:: TRECHO DA PÁGINA ::

Este trecho do Setenario é mais uma demonstração da retórica persuasiva do reinado

afonsino diante dos não-cristãos, pois ainda que não houvesse a coerção sugere-se que a lei e

a fé cristãs deveriam ser seguidas, por sua explícita superioridade diante dos outros “erros”. O

caráter abrangente e universal do cristianismo também é ressaltado pela possibilidade e

exortação à conversão de adeptos de outras religiões que se arrependessem de seu “erro”.

Por meio de sua retórica, Afonso X se mostra tributário à cultura dos antigos, mas a

atualizou, por meio da cristianização de símbolos pagãos e da filosofia clássica. Essa obra

demonstra algumas estratégias discursivas para explicar, definir, convencer e persuadir os

leitores-ouvintes. Afonso X utilizou diversos topoi nesse intento, visando também à

consolidação de seu projeto político-cultural.

Deve-se observar que há a necessidade de historiar os primórdios dos sacramentos, das

artes liberais e da política e de classificá-la. Por meio da retórica afonsina, o mundo se

descortinava à leitura e interpretação através das palavras. Estas serviram para dar base de

explicação e sustentação a Afonso X, o rei que se vinculou diretamente à retórica clássica e à

sabedoria bíblica e dos antigos, mas lhes deu cariz e línguas próprias.

:: CONJUNTO DE DADOS ::
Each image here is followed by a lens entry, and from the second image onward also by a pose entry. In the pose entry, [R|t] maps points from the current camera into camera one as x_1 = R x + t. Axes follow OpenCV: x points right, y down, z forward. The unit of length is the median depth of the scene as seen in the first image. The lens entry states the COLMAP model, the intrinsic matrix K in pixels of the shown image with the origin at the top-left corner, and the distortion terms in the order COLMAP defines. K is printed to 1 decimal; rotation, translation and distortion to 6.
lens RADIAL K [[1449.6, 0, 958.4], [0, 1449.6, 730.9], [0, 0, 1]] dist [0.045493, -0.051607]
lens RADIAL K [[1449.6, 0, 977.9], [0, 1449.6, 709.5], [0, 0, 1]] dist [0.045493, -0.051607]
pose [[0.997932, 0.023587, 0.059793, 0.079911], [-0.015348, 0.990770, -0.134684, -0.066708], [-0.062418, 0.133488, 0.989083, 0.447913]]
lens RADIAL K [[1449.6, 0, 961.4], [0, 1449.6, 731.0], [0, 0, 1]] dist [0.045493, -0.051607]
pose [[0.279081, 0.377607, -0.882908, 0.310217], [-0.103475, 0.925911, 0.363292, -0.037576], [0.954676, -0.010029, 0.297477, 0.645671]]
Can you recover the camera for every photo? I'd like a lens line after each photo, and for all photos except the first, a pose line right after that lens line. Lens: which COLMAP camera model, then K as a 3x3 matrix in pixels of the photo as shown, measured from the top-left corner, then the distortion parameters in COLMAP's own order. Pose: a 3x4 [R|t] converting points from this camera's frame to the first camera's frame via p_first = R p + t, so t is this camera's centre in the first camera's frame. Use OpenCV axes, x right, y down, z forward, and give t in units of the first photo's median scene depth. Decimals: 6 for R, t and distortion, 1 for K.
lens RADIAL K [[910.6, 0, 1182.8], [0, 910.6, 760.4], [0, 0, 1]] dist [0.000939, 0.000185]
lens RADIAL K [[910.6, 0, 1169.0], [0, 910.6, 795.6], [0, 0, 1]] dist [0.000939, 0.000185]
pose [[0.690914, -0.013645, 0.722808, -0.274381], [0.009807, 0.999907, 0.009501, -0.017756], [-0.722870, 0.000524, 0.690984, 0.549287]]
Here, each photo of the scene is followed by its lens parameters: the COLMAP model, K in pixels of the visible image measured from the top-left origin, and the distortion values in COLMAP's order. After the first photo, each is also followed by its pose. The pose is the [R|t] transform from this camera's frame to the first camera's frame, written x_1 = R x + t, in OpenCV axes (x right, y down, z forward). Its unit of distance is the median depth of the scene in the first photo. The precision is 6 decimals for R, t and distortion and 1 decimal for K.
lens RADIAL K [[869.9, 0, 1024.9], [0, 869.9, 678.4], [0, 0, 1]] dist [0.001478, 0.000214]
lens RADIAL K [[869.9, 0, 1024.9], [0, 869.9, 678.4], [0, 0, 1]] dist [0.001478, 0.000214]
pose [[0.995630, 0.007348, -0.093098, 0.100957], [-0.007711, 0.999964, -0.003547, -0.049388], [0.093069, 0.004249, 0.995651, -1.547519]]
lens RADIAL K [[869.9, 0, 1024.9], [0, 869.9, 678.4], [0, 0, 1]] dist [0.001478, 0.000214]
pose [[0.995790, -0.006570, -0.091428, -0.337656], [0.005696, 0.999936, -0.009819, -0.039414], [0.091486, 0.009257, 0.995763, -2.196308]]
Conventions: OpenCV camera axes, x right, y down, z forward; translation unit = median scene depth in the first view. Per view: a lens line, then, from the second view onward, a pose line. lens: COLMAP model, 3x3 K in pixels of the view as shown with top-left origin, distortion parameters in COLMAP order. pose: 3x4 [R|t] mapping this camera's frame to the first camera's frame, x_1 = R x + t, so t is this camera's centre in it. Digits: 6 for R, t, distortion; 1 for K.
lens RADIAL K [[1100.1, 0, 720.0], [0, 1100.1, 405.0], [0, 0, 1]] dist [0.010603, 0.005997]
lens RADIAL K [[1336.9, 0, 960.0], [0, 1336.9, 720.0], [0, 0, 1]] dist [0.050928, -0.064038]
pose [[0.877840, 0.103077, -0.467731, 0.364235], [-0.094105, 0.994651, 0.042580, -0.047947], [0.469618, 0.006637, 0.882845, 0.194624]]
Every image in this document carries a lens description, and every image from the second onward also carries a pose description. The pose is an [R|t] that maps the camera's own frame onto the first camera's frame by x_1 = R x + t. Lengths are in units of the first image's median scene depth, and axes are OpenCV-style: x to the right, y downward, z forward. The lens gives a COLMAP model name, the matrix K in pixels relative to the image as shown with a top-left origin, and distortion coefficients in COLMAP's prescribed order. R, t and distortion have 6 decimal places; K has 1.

:: INSTRUÇÃO ::
Indique, com base no trecho da página, de que modo Afonso X atualizou a cultura dos antigos. O material não tem relação com o trecho da página.

:: RESPOSTA DA TAREFA ::
Por meio da cristianização de símbolos pagãos e da filosofia clássica.